## PROBLEM
In the entries below, identify every line with the string "files" and copy it.

START MATERIAL PROVIDED

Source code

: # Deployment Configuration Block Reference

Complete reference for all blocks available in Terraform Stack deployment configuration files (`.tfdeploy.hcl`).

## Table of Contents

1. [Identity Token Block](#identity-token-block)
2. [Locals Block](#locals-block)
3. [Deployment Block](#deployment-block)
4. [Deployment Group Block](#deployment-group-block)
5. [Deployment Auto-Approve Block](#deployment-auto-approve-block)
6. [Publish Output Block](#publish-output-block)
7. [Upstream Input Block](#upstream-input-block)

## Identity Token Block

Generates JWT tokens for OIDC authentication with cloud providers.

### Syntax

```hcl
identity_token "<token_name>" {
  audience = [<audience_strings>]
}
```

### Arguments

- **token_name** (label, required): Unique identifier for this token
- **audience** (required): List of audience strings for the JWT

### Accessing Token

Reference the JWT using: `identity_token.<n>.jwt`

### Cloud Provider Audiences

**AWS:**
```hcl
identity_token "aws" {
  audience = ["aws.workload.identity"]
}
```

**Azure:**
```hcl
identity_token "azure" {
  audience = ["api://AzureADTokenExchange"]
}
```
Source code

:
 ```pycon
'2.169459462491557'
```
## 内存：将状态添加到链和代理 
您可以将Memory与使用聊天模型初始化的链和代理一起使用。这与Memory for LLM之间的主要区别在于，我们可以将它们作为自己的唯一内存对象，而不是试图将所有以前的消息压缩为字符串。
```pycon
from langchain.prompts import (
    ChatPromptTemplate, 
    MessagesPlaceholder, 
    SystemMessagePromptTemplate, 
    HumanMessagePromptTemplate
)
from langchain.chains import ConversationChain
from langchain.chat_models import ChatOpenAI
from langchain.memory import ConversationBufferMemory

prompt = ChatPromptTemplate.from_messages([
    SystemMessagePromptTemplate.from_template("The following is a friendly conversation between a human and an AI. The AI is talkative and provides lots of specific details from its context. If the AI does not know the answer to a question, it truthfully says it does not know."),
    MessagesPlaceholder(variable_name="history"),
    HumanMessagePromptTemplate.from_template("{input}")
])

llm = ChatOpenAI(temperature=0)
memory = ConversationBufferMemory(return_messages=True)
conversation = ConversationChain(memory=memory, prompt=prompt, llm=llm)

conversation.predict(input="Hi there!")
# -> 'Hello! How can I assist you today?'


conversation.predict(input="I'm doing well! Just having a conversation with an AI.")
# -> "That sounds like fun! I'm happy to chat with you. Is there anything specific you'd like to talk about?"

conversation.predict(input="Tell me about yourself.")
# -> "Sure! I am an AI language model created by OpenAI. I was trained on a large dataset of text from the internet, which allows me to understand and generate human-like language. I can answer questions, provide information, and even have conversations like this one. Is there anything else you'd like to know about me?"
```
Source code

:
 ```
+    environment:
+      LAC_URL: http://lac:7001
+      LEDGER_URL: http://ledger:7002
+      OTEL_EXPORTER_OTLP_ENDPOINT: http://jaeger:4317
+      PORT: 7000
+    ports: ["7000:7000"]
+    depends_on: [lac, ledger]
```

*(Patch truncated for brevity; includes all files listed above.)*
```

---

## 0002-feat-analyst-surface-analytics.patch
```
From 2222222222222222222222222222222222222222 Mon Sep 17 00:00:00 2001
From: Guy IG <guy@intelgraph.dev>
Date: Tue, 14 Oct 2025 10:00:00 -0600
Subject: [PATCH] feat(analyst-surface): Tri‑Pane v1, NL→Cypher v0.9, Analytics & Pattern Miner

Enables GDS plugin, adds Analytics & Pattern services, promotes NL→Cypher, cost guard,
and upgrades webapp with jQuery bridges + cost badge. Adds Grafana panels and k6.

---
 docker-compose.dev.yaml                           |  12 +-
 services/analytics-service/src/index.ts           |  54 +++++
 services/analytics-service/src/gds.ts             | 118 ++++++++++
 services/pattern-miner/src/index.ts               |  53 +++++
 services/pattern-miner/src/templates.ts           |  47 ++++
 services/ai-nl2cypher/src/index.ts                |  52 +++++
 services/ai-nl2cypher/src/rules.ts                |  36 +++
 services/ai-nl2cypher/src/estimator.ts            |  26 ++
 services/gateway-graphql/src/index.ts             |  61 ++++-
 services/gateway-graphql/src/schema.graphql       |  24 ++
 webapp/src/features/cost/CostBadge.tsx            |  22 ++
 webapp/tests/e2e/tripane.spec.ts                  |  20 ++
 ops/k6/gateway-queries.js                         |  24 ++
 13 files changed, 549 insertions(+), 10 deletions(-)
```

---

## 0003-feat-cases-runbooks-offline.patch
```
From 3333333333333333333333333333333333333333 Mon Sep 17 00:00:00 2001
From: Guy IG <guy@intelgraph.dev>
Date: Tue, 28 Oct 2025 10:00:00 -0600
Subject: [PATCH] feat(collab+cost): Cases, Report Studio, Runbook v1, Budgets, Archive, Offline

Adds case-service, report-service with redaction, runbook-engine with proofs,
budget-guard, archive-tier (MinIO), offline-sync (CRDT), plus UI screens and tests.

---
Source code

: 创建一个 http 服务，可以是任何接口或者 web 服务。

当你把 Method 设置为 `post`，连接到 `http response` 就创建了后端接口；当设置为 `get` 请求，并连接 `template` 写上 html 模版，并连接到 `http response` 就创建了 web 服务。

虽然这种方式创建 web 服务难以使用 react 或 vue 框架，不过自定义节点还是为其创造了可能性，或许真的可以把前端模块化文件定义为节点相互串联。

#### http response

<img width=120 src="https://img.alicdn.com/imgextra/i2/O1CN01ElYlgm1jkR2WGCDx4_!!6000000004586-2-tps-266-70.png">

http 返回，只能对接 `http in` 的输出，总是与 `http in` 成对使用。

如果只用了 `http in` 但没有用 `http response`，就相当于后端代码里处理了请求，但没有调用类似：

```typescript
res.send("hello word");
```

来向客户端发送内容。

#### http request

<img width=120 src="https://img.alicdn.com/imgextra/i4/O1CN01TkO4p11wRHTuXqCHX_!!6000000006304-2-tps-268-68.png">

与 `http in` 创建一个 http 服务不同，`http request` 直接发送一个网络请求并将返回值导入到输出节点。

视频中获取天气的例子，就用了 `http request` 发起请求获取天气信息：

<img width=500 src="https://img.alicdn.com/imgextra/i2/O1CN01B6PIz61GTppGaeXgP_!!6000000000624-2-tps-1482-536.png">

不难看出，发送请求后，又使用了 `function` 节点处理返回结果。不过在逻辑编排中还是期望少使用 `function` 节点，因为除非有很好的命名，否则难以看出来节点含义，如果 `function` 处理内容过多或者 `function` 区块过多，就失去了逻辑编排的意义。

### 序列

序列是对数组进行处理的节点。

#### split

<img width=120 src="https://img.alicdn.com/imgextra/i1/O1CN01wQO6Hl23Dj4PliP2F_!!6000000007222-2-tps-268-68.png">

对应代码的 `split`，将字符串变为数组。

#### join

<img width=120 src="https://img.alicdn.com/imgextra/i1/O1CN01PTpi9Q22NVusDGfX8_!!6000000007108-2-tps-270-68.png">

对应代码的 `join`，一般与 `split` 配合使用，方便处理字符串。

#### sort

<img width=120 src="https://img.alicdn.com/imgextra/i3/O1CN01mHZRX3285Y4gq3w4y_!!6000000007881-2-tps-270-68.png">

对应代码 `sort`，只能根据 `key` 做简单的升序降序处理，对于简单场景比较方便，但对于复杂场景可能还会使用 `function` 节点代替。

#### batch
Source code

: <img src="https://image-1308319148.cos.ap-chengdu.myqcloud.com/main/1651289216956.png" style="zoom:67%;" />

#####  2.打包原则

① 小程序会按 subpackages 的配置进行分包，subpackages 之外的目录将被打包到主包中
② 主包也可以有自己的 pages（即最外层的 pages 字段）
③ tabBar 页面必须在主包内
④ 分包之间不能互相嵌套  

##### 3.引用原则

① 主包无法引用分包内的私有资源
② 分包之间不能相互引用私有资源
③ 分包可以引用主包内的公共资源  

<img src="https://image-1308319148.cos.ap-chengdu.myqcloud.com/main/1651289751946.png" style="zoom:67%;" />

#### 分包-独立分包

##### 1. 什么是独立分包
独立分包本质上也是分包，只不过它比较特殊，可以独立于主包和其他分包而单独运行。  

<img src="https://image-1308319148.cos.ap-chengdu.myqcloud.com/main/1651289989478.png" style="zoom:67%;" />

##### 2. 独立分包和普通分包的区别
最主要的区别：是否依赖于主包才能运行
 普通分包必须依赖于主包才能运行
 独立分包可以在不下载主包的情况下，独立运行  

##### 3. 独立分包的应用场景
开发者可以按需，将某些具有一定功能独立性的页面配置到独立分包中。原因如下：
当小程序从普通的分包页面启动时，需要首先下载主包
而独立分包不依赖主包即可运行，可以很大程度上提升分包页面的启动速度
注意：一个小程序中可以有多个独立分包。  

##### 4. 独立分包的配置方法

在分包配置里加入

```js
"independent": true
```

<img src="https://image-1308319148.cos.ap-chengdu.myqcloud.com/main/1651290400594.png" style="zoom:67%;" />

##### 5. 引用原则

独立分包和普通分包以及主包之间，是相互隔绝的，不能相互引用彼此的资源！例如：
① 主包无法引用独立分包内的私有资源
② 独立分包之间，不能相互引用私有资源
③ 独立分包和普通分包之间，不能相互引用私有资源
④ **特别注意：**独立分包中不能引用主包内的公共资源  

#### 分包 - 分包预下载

END MATERIAL PROVIDED

## EXERCISE ANSWER
Complete reference for all blocks available in Terraform Stack deployment configuration files (`.tfdeploy.hcl`).
*(Patch truncated for brevity; includes all files listed above.)*
 13 files changed, 549 insertions(+), 10 deletions(-)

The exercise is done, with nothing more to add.